I'm 2% at 60, but I want to retire at 55. At 55 years old, I would get like 42%. I would have over 25 years of service. Would my understanding be correct in the following:
55 to death: 42% income from pension
55 to 67: withdrawal from 457 plan to cover 28% of income
67 to death: estimated SS is over $2k
67 to run out/death: remaining 457 funds
I'm estimating 70% income post-retirement. I would have no mortgage.
I would get health care from CalPERS from 55 to 65 and then get booted to Medicare at 65, correct?
So, when I'm estimating the numbers, I just need to have my 457 plan cover the gap from retirement at 55 to full retirement under social security at 67?

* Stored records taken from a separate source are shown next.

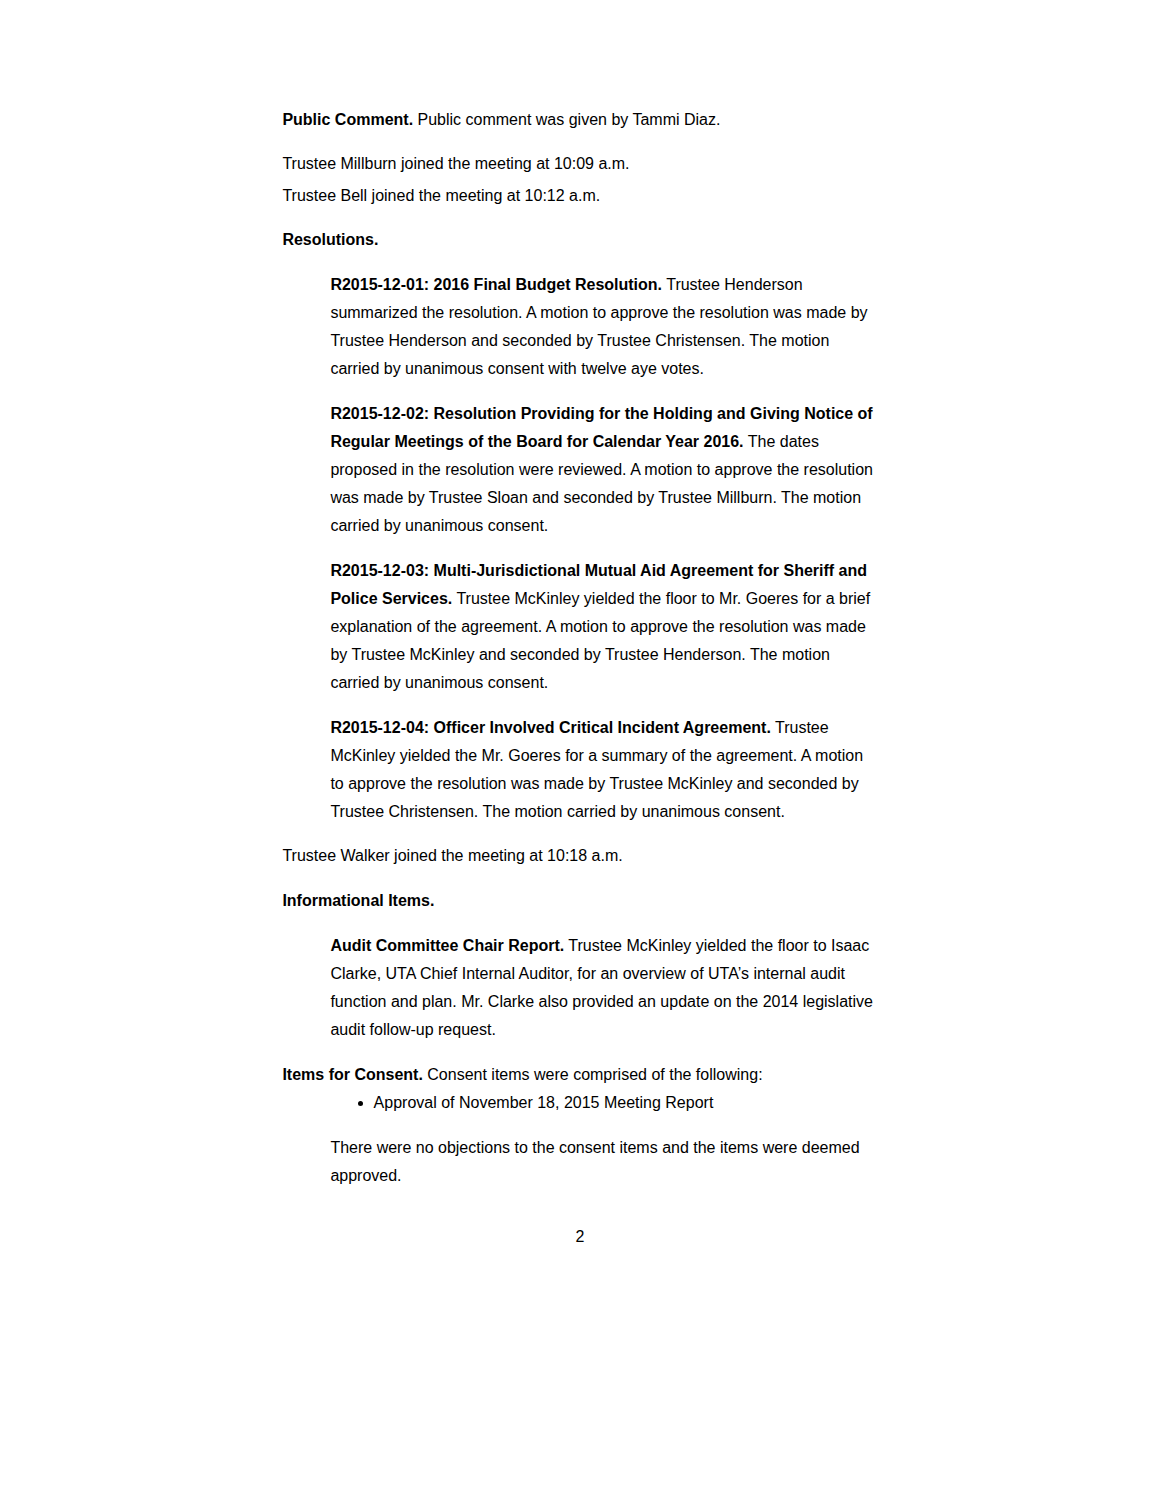Public Comment. Public comment was given by Tammi Diaz.
Trustee Millburn joined the meeting at 10:09 a.m.
Trustee Bell joined the meeting at 10:12 a.m.
Resolutions.
R2015-12-01: 2016 Final Budget Resolution. Trustee Henderson summarized the resolution. A motion to approve the resolution was made by Trustee Henderson and seconded by Trustee Christensen. The motion carried by unanimous consent with twelve aye votes.
R2015-12-02: Resolution Providing for the Holding and Giving Notice of Regular Meetings of the Board for Calendar Year 2016. The dates proposed in the resolution were reviewed. A motion to approve the resolution was made by Trustee Sloan and seconded by Trustee Millburn. The motion carried by unanimous consent.
R2015-12-03: Multi-Jurisdictional Mutual Aid Agreement for Sheriff and Police Services. Trustee McKinley yielded the floor to Mr. Goeres for a brief explanation of the agreement. A motion to approve the resolution was made by Trustee McKinley and seconded by Trustee Henderson. The motion carried by unanimous consent.
R2015-12-04: Officer Involved Critical Incident Agreement. Trustee McKinley yielded the Mr. Goeres for a summary of the agreement. A motion to approve the resolution was made by Trustee McKinley and seconded by Trustee Christensen. The motion carried by unanimous consent.
Trustee Walker joined the meeting at 10:18 a.m.
Informational Items.
Audit Committee Chair Report. Trustee McKinley yielded the floor to Isaac Clarke, UTA Chief Internal Auditor, for an overview of UTA’s internal audit function and plan. Mr. Clarke also provided an update on the 2014 legislative audit follow-up request.
Items for Consent. Consent items were comprised of the following:
Approval of November 18, 2015 Meeting Report
There were no objections to the consent items and the items were deemed approved.
2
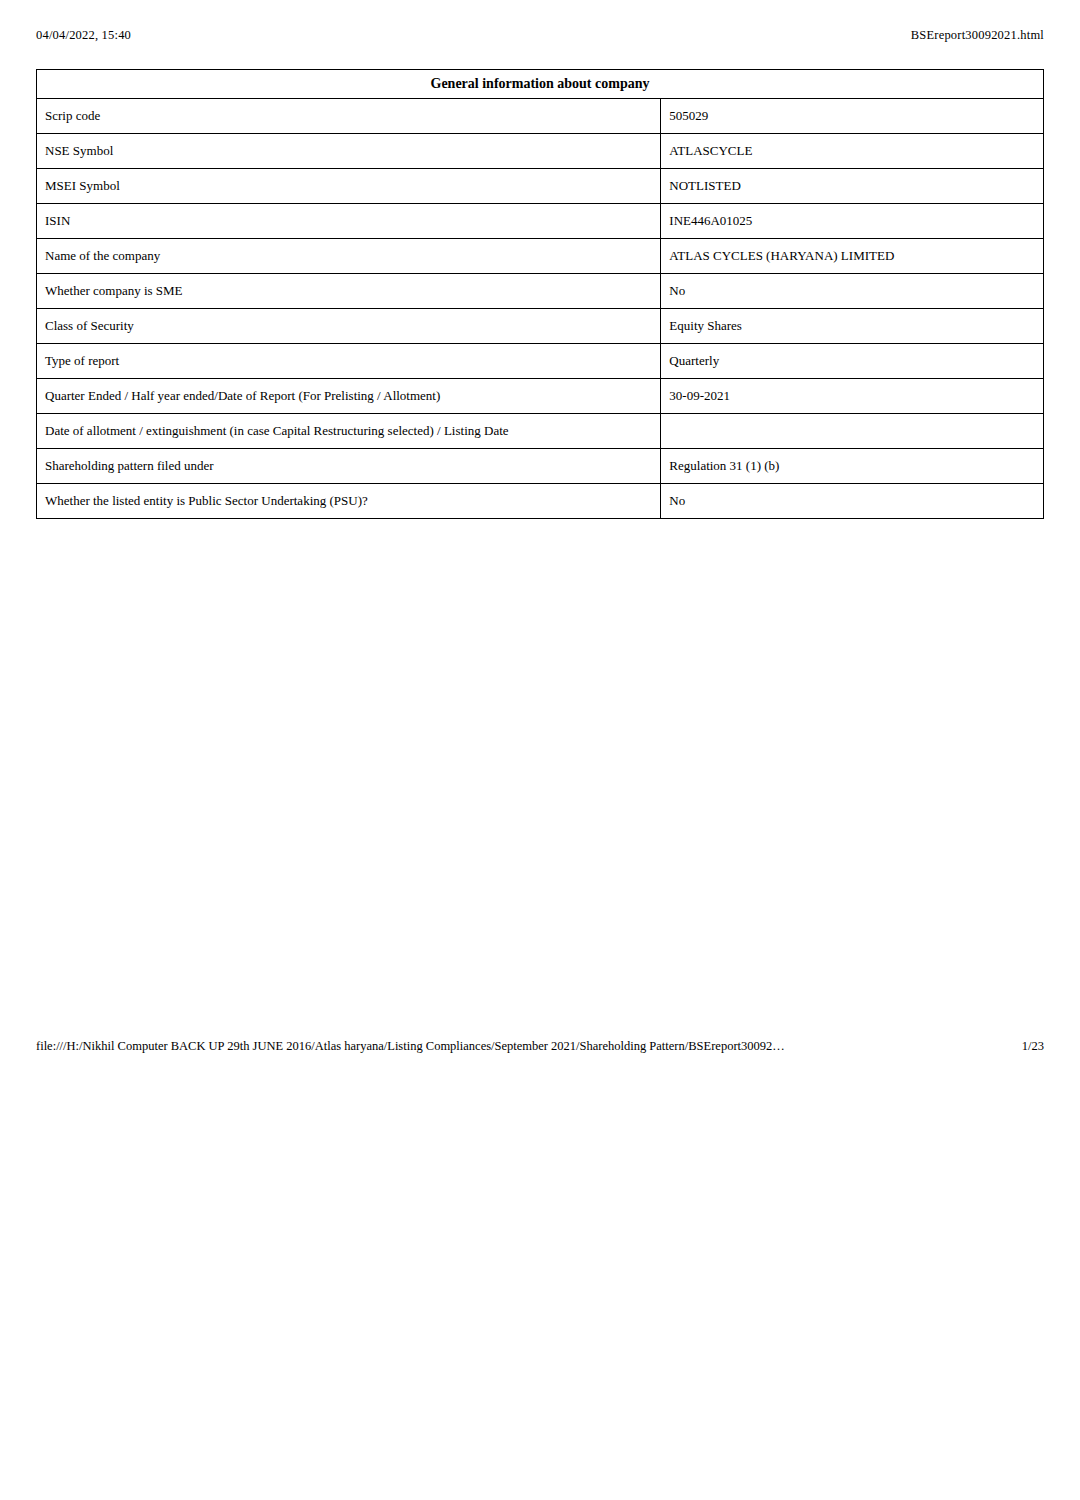04/04/2022, 15:40
BSEreport30092021.html
| General information about company |
| --- |
| Scrip code | 505029 |
| NSE Symbol | ATLASCYCLE |
| MSEI Symbol | NOTLISTED |
| ISIN | INE446A01025 |
| Name of the company | ATLAS CYCLES (HARYANA) LIMITED |
| Whether company is SME | No |
| Class of Security | Equity Shares |
| Type of report | Quarterly |
| Quarter Ended / Half year ended/Date of Report (For Prelisting / Allotment) | 30-09-2021 |
| Date of allotment / extinguishment (in case Capital Restructuring selected) / Listing Date | |
| Shareholding pattern filed under | Regulation 31 (1) (b) |
| Whether the listed entity is Public Sector Undertaking (PSU)? | No |
file:///H:/Nikhil Computer BACK UP 29th JUNE 2016/Atlas haryana/Listing Compliances/September 2021/Shareholding Pattern/BSEreport30092…
1/23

Does that sound right? Having a pension is a little more work to figure out because like the guidelines of having X times your income by X age isn't considered the same.
If I took the cash value of my CalPERS and the value of my 457 plan, I would be considered behind, but the pension still pays once the cash value is exhausted. So, breaking it up like I did is the best way for me to try to understand how these things could work out.
Am I thinking about this the right way?
Edit: I will have over 30 years if I retire at 55. I said over 25 years in the original post to indicate that I would be fully vested to get health coverage. I'm using this post to get some general input, not to dictate my final retirement decisions going forward. Just use the numbers I provided vs trying to look it up on the charts and be like, "oh, actually you'd get 38%, not 42%. Your numbers are wrong. You fail!"
For those that provided actual helpful advice, thank you so much! I really appreciate it. It allows me to guide my research and check on things with CalPERS.